If Your Heart Stops, Gym May Be the Best Place to Be

Sudden cardiac arrest survival was more likely at exercise centers than other indoor locations

(RxWiki News) As the name implies, sudden cardiac arrest can happen anytime, any place and without warning. The odds of survival, though, may be greater if it strikes at a fitness facility.

Coronary heart disease, physical stress and some inherited disorders can trigger cardiac arrest — a condition in which the heart suddenly and unexpectedly stops beating. If a person experiences cardiac arrest, he or she needs attention fast.

According to a new study, exercise centers may be better equipped than other indoor locations to treat the condition and increase a person’s chances of survival.

"Exercise regularly to reduce your risk of sudden cardiac arrest."

Richard Page, MD, chair of the Department of Medicine at the University of Wisconsin School of Medicine and Public Health in Madison, Wisconsin, led this study, which looked at 849 sudden cardiac arrests.

The events occurred at public indoor facilities in Seattle and surrounding King County, Washington, from 1996 to 2008.

Locations in this investigation were categorized as traditional exercise facilities (health clubs and fitness centers), alternative exercise facilities (bowling alleys, workplace or hotel gyms and dance studios) or non-exercise facilities (banks, restaurants, shopping centers and airports).

Sudden cardiac arrests numbered 52 at traditional exercise facilities, 84 at the alternative exercise centers and 713 at the non-exercise locales.

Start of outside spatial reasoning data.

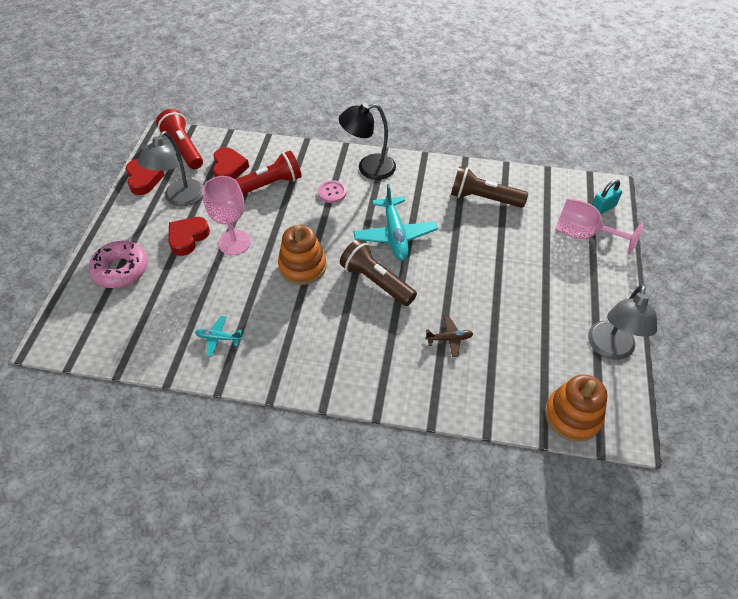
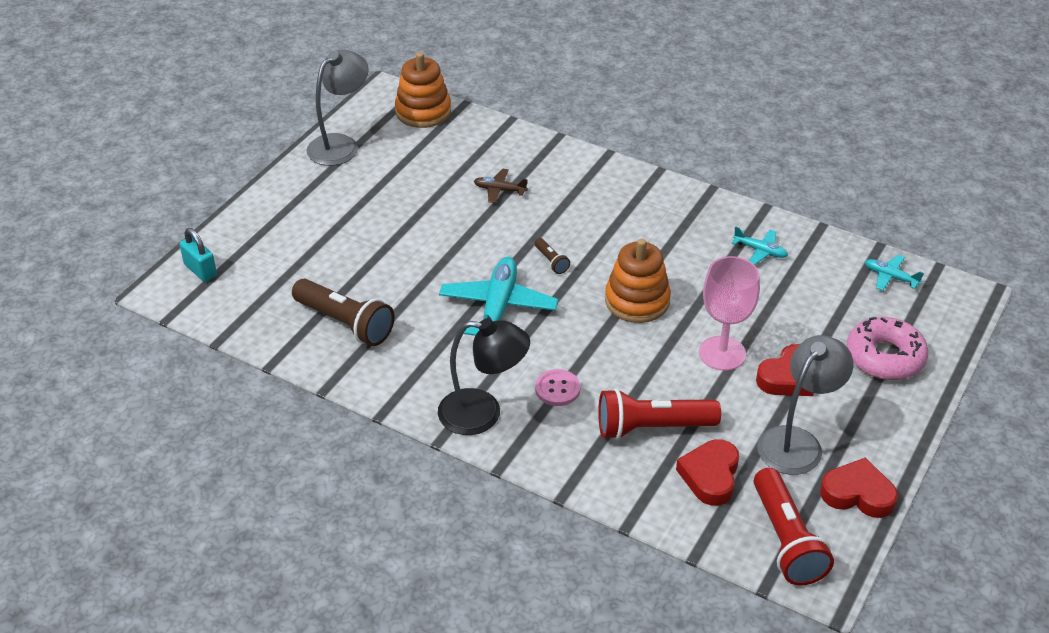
camera: 160 degrees left, 10 degrees down
red heart [126,159,164,195] -> red heart turned 105 degrees clockwise [820,458,898,518]
brown flashlight [340,239,417,306] -> brown flashlight [535,238,570,274], size x0.46
pink goblet [555,198,643,255] -> none
turquoise padlock [592,179,622,214] -> turquoise padlock turned 60 degrees clockwise [179,228,217,282]
none -> turquoise plane [865,255,924,291]

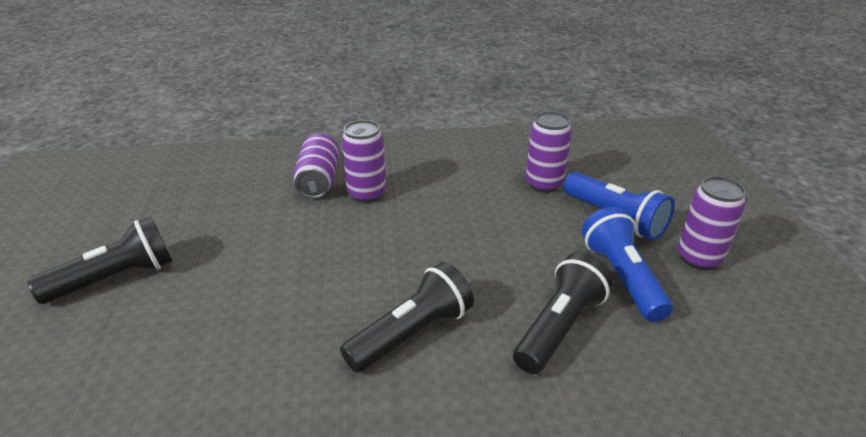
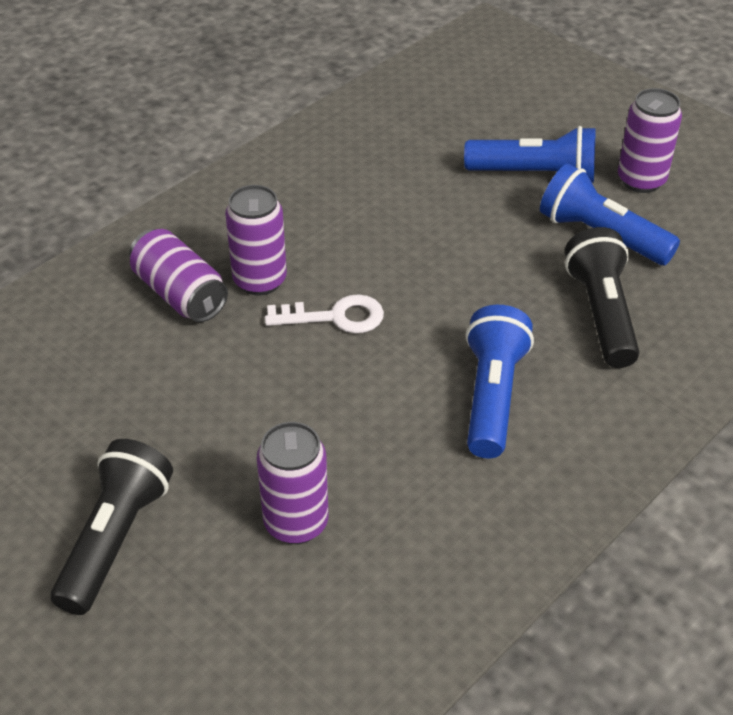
camera: 40 degrees left, 10 degrees up
black flashlight [340,262,474,373] -> blue flashlight [466,305,534,459]
purple can [526,111,572,193] -> purple can moved to [257,422,329,544]
none -> white key [265,294,384,333]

More than half (56 percent) survived the cardiac arrest at a traditional health club or fitness center. At non-traditional exercise facilities, the number who lived dipped to 45 percent, and about a third (34 percent) survived among those who had cardiac arrest at a non-exercise location.

The scientists emphasized that automated external defibrillators (AEDs) are often kept in health clubs and gyms. These devices, along with CPR, have been shown to save lives when used quickly after sudden cardiac arrest.

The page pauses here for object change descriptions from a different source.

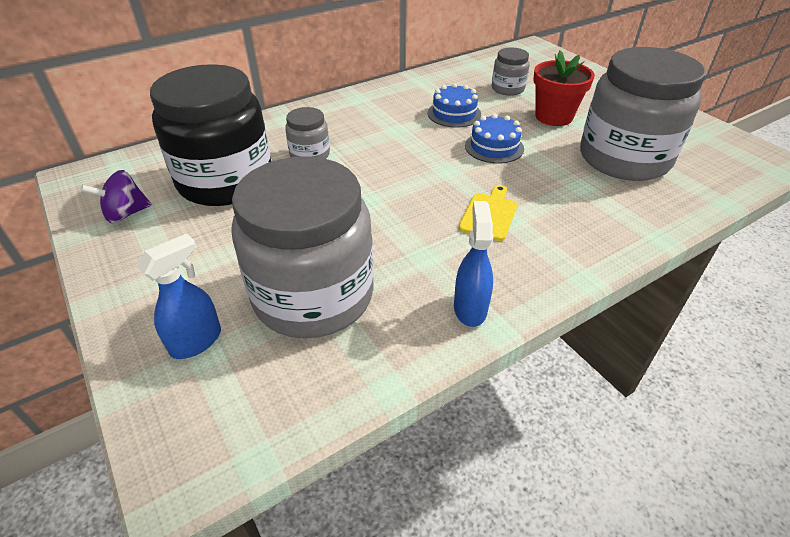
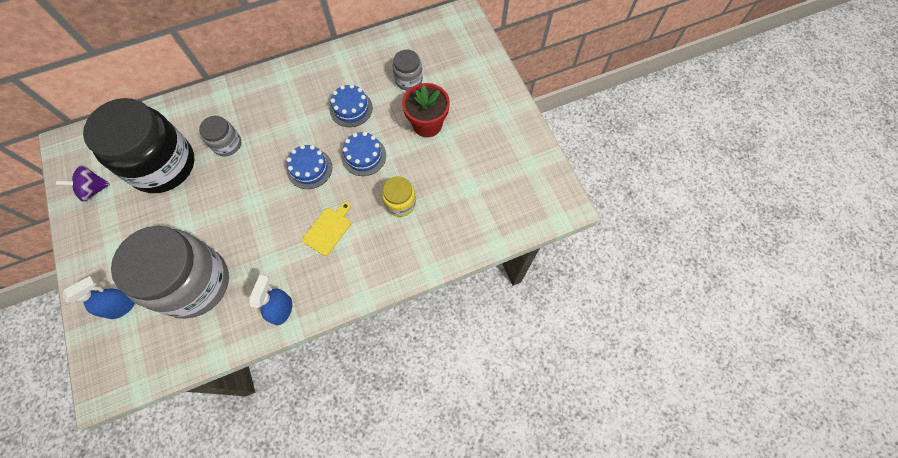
camera: 10 degrees right, 25 degrees up
grey jar [580,47,706,181] -> none
none -> blue cake [286,145,332,189]
none -> yellow jar [382,177,416,217]

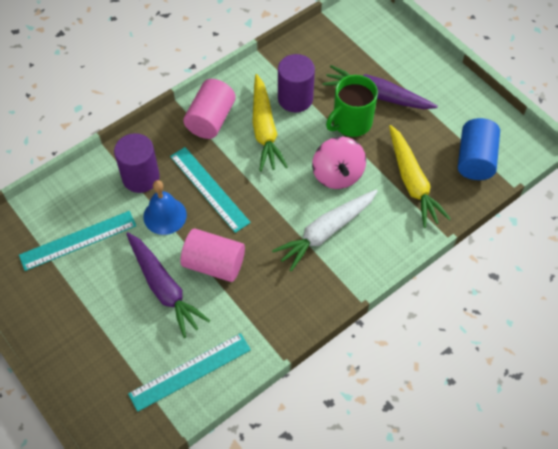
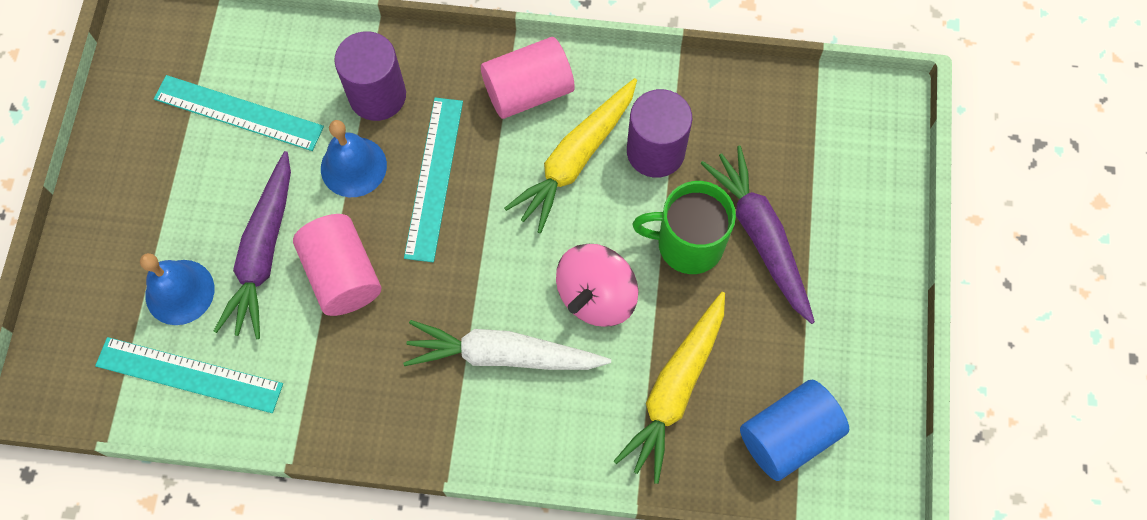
camera: 45 degrees right, 10 degrees up
none -> blue bell [140,253,214,325]

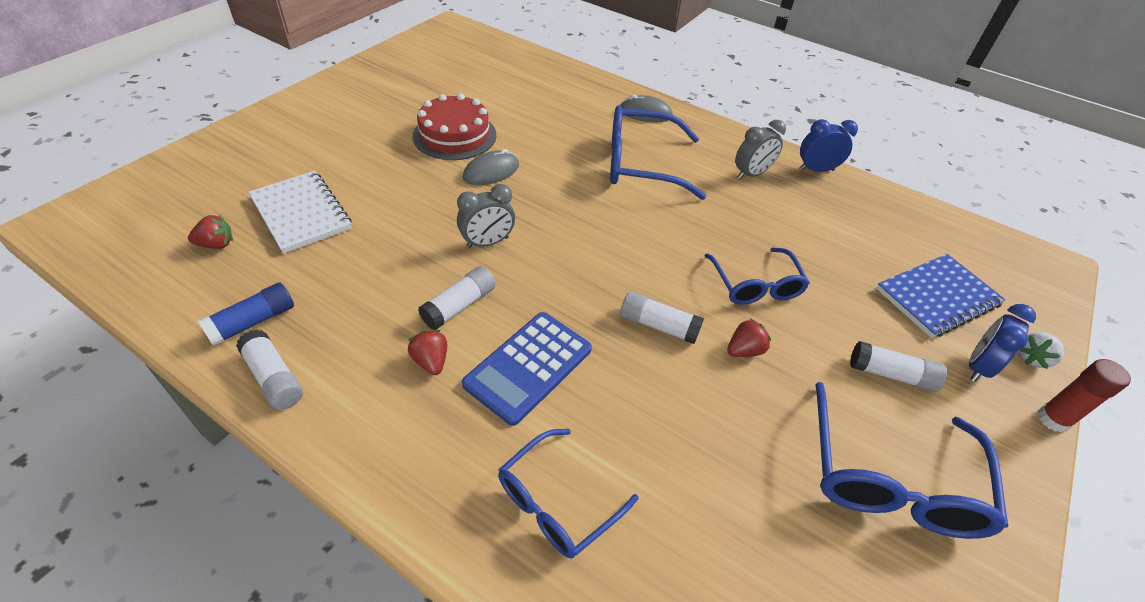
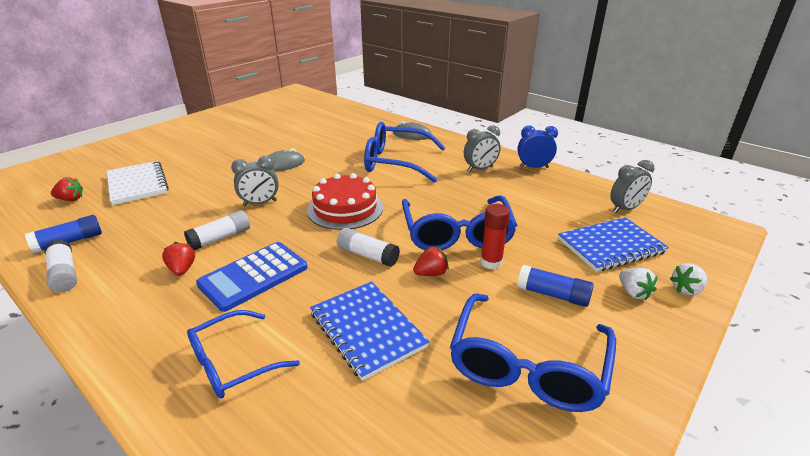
camera: 10 degrees right, 15 degrees down
red cake [413,94,497,160] -> red cake moved to [307,173,383,230]
blue glasses [705,247,810,305] -> blue glasses [402,196,517,250], size x1.54
white glue stick [850,341,947,392] -> blue glue stick [517,265,594,307]
blue clock [969,304,1036,382] -> white strawberry [619,268,658,300]
red glue stick [1037,359,1131,433] -> red glue stick moved to [480,204,510,269]
none -> blue notebook [310,281,429,381]
none -> grey clock [610,160,654,213]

AEDs require no training, according to the American College of Cardiology. Bystanders can give treatment with the device to a person in cardiac arrest in the critical minutes before medical professionals arrive.

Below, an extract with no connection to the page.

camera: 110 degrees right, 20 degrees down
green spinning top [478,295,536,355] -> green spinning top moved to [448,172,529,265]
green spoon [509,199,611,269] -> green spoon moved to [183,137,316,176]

How typical it is for non-traditional exercise facilities to have AEDs remains a question, according the authors, but AED placement is less common at these locations.

Sarah Samaan, MD, cardiologist and physician partner at the Baylor Heart Hospital in Plano, Texas, told dailyRx News, “Without immediate care, including rapid defibrillation, cardiac arrest is nearly always fatal. When care is delayed for even a few minutes, the heart rhythm and blood flow can sometimes be restored, but the patient may suffer irreversible brain damage. That's why time is of the essence.

"I suspect that exercise facility personnel are better trained in managing emergencies of this type than are people who work in other types of businesses. They may be less intimidated or overwhelmed by the situation than someone outside of the health and wellness field," said Dr. Samaan.

The researchers also examined types of exercise that people were doing when sudden cardiac arrest struck. While regular exercise greatly lowers the risk of sudden cardiac arrest, the risk rises slightly during and immediately following exercise.

The study reported that in 77 percent of cases, sudden cardiac arrest happened during exercise, with just 18 percent after exercise and 4 percent before physical activity.

Dr. Page and his team discovered that about one in five cardiac arrest patients were playing basketball. Basketball is often played at non-traditional exercise facilities, like community centers or church gyms, according to the authors.

After basketball, cardiac arrests occurred while dancing and "working out" (both at 11.6 percent), using the treadmill (8.9 percent), playing tennis (6.3 percent), bowling (5.4 percent) and swimming (4.5 percent).

"Our findings should encourage broader implementation of and adherence to recommendations for AED placement and sudden cardiac arrest response protocols at traditional exercise facilities,” said Dr. Page in a press release.

“In addition, these standards should be extended to alternative fitness facilities, where sudden cardiac arrest incidence is comparable to that seen at traditional exercise facilities," he said.

Dr. Samaan added, "Most importantly, understand that quick action is critical when it comes to saving a life. There is nothing more gratifying than seeing someone who is near death, gray-faced and unresponsive, suddenly return to life."

This study was published August 7 in the Journal of the American College of Cardiology.